One more note: char buf[15000]; is OK provided the declaration is in program scope, but if it appears in a function you should add the static specifier. Implicitly allocated memory in a function is by default taken from the stack, so a large allocation is likely to fail and crash your program. (Fifteen thousand bytes should be OK but it's not a good habit to get into.)

Also, it is preferable to define a macro for the size of your buffer, and use it consistently:

#define BUFFER_SIZE 15000
char buf[BUFFER_SIZE];

so that you can easily increase the size of the buffer later on by modifying a single line.

Answer 2

You may read (key, value) pairs from a registry and store them into a preallocated buffer while there is sufficient space there. Maintain "write" position within the buffer. You could use it to check whether there is enough space for new key,value pair in the buffer. When there is no space left for new (key,value) pair - execute stored procedure and reset "write" position within the buffer.
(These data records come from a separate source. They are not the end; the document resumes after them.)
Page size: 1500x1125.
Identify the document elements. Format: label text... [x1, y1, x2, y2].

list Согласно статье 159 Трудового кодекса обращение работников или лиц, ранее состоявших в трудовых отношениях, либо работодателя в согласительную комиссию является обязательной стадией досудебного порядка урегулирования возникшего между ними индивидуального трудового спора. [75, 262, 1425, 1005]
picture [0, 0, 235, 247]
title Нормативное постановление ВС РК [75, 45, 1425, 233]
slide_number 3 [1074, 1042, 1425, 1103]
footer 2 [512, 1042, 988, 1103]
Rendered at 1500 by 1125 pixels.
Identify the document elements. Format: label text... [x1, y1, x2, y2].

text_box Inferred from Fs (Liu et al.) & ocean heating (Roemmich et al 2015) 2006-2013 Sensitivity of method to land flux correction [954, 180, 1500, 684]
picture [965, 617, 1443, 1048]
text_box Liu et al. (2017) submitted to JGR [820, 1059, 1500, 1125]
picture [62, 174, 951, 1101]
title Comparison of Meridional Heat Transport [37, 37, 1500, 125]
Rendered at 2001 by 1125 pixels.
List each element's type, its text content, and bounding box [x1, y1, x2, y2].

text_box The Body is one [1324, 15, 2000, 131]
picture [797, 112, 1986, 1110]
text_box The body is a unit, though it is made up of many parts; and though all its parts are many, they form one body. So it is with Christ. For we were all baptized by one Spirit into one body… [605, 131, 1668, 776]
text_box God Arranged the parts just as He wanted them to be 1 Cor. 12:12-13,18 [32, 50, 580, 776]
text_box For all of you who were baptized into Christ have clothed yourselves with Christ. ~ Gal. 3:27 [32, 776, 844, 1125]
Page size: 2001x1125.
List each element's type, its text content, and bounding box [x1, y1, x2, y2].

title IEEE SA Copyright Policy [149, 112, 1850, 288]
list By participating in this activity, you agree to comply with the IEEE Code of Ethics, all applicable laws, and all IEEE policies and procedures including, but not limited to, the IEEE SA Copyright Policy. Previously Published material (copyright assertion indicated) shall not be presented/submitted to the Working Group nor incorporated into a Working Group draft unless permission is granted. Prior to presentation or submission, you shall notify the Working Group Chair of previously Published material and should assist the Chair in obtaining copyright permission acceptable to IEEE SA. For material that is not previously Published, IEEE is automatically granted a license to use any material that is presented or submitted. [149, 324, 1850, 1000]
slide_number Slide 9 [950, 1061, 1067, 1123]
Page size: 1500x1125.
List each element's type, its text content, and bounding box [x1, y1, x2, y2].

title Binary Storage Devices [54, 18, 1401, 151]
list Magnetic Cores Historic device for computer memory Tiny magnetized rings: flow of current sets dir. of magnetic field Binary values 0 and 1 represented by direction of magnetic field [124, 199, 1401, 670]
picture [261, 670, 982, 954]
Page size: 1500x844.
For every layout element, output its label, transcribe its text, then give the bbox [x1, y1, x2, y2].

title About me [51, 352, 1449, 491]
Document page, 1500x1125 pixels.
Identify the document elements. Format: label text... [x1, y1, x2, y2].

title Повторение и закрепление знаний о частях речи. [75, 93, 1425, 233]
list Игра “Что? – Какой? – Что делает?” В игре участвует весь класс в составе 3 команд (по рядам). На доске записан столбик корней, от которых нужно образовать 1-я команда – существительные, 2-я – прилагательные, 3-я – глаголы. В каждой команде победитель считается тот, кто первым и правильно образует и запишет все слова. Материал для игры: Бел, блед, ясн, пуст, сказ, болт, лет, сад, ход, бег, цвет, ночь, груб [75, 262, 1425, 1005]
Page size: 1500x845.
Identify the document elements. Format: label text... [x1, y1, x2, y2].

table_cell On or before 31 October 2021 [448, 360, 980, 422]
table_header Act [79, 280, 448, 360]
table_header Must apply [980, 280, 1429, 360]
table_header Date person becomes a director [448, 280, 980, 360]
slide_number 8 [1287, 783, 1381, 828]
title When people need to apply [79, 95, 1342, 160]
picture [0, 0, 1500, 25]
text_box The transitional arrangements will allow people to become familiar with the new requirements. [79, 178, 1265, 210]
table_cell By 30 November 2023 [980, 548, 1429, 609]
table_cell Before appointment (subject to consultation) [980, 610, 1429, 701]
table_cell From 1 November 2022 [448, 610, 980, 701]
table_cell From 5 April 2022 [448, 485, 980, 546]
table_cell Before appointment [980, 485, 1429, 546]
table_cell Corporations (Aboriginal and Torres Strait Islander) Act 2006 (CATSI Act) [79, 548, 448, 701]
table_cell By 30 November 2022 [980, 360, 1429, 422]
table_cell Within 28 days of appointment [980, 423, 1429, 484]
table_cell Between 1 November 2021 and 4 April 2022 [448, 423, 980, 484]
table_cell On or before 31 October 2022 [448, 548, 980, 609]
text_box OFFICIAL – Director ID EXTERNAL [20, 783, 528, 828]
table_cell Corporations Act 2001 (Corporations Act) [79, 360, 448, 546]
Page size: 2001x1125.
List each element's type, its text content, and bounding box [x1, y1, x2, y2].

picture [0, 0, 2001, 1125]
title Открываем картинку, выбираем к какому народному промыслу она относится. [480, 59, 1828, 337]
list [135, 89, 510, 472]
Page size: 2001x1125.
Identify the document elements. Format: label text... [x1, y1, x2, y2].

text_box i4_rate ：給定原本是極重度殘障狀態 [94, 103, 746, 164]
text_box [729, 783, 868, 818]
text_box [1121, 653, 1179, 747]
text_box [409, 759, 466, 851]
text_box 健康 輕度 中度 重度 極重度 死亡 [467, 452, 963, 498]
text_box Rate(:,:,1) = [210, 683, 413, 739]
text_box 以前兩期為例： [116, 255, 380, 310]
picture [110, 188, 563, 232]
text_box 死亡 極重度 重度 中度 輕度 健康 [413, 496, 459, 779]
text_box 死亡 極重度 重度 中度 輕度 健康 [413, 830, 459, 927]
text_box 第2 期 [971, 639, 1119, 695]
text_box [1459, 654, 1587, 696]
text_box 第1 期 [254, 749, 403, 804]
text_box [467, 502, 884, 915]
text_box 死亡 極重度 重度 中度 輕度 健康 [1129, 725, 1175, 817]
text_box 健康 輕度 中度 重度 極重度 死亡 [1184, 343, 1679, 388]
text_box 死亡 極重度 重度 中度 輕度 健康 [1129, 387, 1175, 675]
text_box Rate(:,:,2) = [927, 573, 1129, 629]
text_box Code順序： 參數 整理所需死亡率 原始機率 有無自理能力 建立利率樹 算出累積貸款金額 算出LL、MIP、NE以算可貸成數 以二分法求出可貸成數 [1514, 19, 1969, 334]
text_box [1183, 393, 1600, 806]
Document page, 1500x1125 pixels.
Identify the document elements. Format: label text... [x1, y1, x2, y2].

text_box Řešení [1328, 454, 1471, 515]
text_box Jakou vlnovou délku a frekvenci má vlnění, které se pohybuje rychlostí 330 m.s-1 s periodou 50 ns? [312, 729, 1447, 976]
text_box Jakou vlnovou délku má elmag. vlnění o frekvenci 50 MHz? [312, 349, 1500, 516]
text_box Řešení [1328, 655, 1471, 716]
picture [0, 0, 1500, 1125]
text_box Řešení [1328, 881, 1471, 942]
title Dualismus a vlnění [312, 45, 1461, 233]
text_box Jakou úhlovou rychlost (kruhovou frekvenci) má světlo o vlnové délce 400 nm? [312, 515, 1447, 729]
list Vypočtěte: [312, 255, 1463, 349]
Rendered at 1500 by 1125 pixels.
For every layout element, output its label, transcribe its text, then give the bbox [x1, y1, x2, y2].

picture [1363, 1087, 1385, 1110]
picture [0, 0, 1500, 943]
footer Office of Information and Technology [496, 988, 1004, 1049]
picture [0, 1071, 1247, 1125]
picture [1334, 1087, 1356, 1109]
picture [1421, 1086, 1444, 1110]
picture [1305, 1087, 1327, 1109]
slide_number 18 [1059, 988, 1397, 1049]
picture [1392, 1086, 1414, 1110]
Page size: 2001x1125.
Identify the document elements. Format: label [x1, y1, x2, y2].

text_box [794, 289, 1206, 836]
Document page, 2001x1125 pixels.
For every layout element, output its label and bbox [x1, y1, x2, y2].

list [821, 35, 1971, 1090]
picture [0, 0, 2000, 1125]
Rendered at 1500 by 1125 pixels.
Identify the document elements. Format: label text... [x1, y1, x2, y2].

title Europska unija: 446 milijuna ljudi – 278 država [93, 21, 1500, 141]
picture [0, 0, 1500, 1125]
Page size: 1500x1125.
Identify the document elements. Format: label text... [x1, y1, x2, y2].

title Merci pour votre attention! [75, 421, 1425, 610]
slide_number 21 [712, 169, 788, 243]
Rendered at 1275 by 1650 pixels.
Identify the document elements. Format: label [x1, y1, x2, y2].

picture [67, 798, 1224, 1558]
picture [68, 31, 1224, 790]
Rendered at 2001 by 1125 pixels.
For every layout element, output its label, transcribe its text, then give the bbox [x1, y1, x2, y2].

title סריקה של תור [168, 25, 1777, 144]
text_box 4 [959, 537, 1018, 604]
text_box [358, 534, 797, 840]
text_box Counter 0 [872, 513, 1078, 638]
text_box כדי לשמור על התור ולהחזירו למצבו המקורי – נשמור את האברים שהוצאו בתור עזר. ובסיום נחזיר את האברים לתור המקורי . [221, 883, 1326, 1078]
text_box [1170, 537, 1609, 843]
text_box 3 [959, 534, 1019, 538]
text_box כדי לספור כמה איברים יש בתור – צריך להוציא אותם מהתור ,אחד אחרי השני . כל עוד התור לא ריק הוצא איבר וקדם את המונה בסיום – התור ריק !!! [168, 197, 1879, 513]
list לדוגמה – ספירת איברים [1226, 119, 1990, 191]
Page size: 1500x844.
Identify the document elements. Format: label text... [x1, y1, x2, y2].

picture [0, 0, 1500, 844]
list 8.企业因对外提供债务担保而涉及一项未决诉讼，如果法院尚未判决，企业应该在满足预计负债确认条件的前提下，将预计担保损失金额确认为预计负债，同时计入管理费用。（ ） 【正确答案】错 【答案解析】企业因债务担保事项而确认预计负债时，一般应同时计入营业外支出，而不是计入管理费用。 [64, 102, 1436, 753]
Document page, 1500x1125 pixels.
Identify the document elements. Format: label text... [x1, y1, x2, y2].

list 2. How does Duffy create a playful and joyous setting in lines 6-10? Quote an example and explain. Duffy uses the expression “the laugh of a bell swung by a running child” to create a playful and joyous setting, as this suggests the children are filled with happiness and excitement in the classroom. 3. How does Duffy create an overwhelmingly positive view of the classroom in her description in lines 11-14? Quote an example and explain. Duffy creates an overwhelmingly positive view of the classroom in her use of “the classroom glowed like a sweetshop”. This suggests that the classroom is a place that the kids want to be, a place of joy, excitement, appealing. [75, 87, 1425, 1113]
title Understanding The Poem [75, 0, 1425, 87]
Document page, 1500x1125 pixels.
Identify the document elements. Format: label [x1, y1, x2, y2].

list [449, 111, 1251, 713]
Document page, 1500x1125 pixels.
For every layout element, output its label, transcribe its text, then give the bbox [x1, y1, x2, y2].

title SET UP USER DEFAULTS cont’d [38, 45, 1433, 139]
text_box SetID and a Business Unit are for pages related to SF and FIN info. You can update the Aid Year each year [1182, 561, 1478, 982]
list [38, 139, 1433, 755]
At the end of the "read key, value pairs" loop - check buffer's 'write" position and execute stored procedure if it is greater than 0. This way you will minimize number of times you execute stored procedure on a server.

const int MAX_BUFFER_SIZE = 15000;
char buffer[MAX_BUFFER_SIZE];
char buffer_pos = 0; // "write" position within the buffer.

...

// Retrieve key, value pairs and push them into the buffer.
while(get_next_key_value(key, value)) {
  post(key, value);
}

// Execute stored procedure if buffer is not empty.
if(buffer_pos > 0) {
  exec_stored_procedure(buffer);
}
...

bool post(const char* key, const char* value)
{
  int len = strlen(key) + strlen(value) + <length of separators>;

  // Execute stored procedure if there is no space for new key/value pair.
  if(len + buffer_pos >= MAX_BUFFER_SIZE) {
    exec_stored_procedure(buffer);
    buffer_pos = 0;  // Reset "write" position.
  }

  // Copy key, value pair to the buffer if there is sufficient space.
  if(len + buffer_pos < MAX_BUFFER_SIZE) {  
    <copy key, value to the buffer, starting from "write" position>
    buffer_pos += len; // Adjust "write" position.
    return true;
  }
  else {
    return false;
  }
}

bool exec_stored_procedure(const char* buf)
{
  <connect to SQL database and execute stored procedure.>
}

Answer 3

STL strings should do a much better job than the approach you have described.

You'll also need to build some thresholds. For example, if your string grew more than a mega bytes, it will be worth considering making different SQL connections since your transaction will be too long.